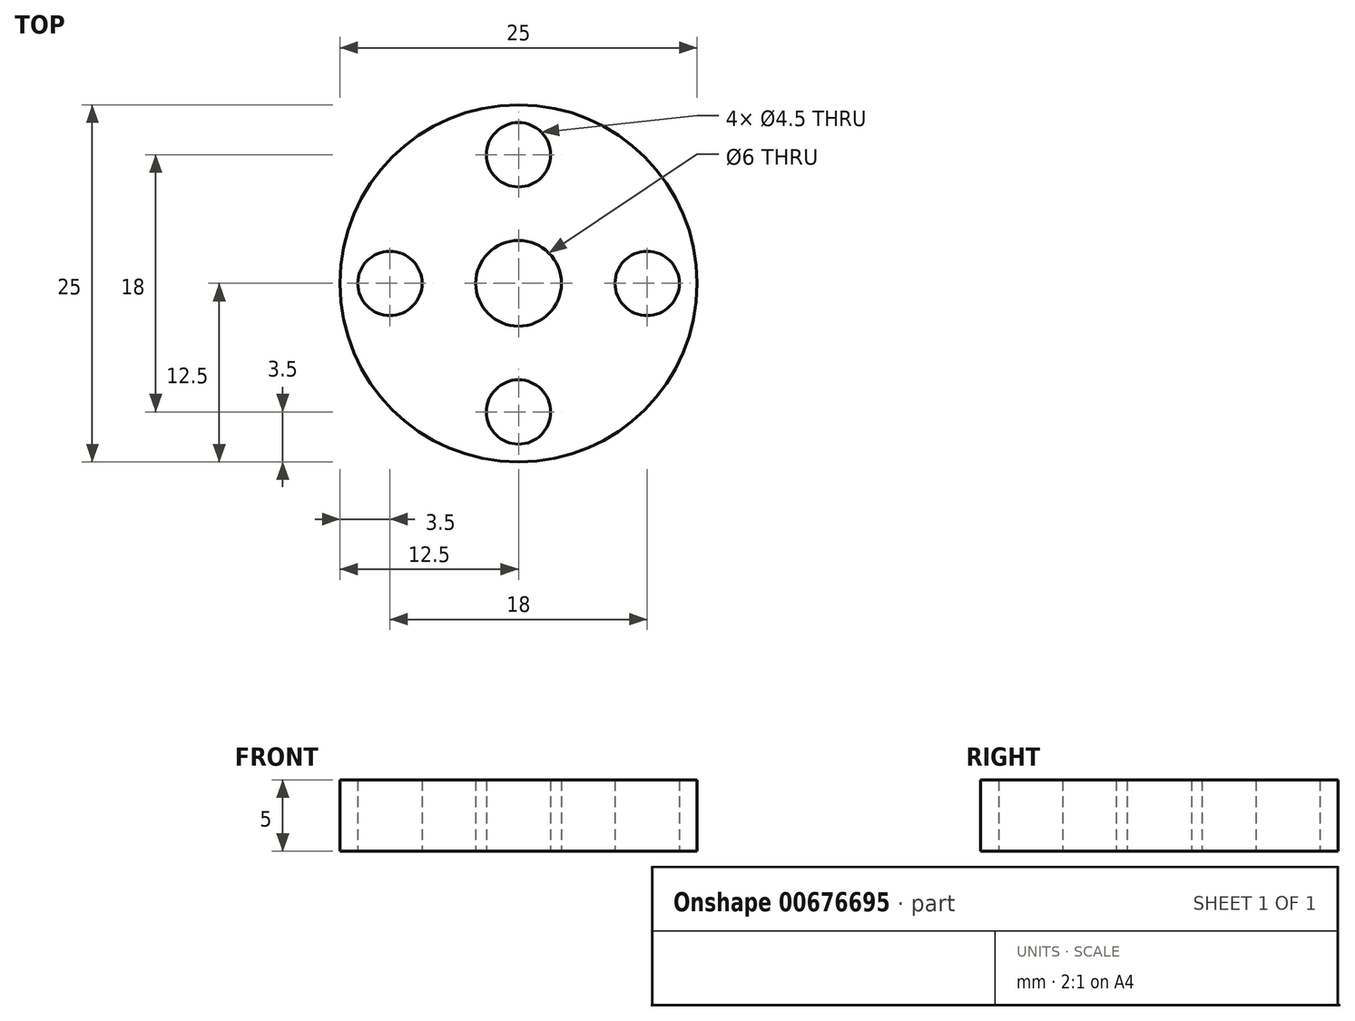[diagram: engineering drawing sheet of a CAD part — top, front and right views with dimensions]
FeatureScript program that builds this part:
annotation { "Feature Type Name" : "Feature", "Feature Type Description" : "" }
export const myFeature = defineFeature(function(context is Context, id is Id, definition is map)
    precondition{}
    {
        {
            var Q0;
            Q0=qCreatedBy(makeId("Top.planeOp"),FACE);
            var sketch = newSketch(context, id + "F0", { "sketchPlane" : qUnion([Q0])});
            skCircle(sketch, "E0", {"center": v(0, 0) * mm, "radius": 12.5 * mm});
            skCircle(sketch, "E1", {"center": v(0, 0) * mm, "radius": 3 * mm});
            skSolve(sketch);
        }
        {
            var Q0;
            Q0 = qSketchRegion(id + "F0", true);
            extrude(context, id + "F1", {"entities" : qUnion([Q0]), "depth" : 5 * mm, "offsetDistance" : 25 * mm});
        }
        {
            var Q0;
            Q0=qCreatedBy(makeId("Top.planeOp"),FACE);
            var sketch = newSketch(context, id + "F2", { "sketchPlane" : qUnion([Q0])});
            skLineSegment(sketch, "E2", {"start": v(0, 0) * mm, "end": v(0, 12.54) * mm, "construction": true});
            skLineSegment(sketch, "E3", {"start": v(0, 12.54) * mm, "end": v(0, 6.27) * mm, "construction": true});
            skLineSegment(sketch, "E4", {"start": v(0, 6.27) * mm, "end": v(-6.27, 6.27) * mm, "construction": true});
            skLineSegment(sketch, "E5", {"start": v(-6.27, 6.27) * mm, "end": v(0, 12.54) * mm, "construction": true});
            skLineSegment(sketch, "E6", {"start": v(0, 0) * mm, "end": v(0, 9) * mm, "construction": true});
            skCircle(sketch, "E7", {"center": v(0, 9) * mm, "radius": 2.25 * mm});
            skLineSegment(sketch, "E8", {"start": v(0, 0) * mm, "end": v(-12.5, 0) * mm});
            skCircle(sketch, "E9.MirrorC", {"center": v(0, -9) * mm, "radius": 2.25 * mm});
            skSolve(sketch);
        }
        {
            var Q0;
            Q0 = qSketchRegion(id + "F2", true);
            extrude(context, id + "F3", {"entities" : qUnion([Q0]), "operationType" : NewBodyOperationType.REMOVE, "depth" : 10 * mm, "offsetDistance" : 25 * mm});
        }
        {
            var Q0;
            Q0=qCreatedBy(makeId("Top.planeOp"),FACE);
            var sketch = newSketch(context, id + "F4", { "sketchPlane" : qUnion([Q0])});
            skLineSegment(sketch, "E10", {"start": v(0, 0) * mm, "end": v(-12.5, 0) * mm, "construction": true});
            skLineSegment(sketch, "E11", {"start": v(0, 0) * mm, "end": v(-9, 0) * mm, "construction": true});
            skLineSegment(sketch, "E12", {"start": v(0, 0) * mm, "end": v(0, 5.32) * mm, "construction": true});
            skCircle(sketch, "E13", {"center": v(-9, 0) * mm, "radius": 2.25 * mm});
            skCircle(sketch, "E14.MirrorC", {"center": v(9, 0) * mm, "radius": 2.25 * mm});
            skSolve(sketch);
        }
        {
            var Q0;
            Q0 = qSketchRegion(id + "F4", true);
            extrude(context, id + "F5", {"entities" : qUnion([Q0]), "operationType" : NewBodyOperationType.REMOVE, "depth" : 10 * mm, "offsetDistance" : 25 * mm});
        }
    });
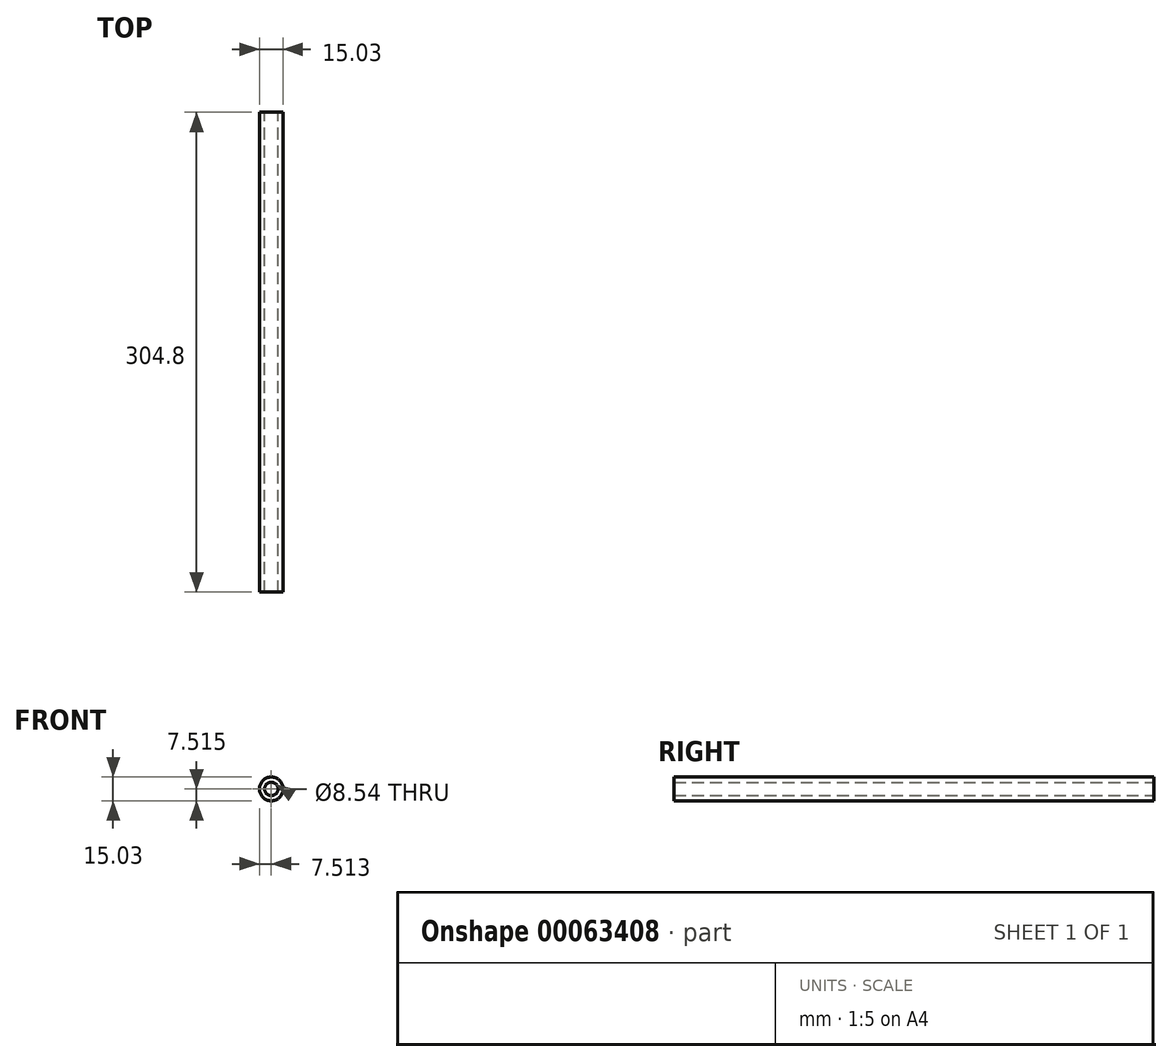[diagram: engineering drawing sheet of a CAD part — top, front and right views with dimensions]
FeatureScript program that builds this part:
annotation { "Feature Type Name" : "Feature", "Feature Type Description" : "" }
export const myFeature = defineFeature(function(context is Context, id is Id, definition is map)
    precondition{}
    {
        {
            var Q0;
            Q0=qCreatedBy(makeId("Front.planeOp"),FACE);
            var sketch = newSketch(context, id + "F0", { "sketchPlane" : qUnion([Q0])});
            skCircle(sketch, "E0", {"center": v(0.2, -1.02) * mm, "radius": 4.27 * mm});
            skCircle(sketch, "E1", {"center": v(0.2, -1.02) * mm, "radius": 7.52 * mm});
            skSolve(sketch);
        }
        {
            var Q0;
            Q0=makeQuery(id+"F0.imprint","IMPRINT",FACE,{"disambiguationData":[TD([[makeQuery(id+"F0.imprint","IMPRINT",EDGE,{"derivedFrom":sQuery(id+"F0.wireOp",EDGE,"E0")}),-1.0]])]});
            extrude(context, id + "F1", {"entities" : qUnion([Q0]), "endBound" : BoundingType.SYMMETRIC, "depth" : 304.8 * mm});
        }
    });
──────────────────────────────
• [Порядок работы] Перечислите все строки выше, в которых встречается слово «qUnion». Регистр букв учитывается.

• [Письменный ответ]
            var sketch = newSketch(context, id + "F0", { "sketchPlane" : qUnion([Q0])});
            extrude(context, id + "F1", {"entities" : qUnion([Q0]), "depth" : 5 * mm, "offsetDistance" : 25 * mm});
            var sketch = newSketch(context, id + "F2", { "sketchPlane" : qUnion([Q0])});
            extrude(context, id + "F3", {"entities" : qUnion([Q0]), "operationType" : NewBodyOperationType.REMOVE, "depth" : 10 * mm, "offsetDistance" : 25 * mm});
            var sketch = newSketch(context, id + "F4", { "sketchPlane" : qUnion([Q0])});
            extrude(context, id + "F5", {"entities" : qUnion([Q0]), "operationType" : NewBodyOperationType.REMOVE, "depth" : 10 * mm, "offsetDistance" : 25 * mm});
            var sketch = newSketch(context, id + "F0", { "sketchPlane" : qUnion([Q0])});
            extrude(context, id + "F1", {"entities" : qUnion([Q0]), "endBound" : BoundingType.SYMMETRIC, "depth" : 304.8 * mm});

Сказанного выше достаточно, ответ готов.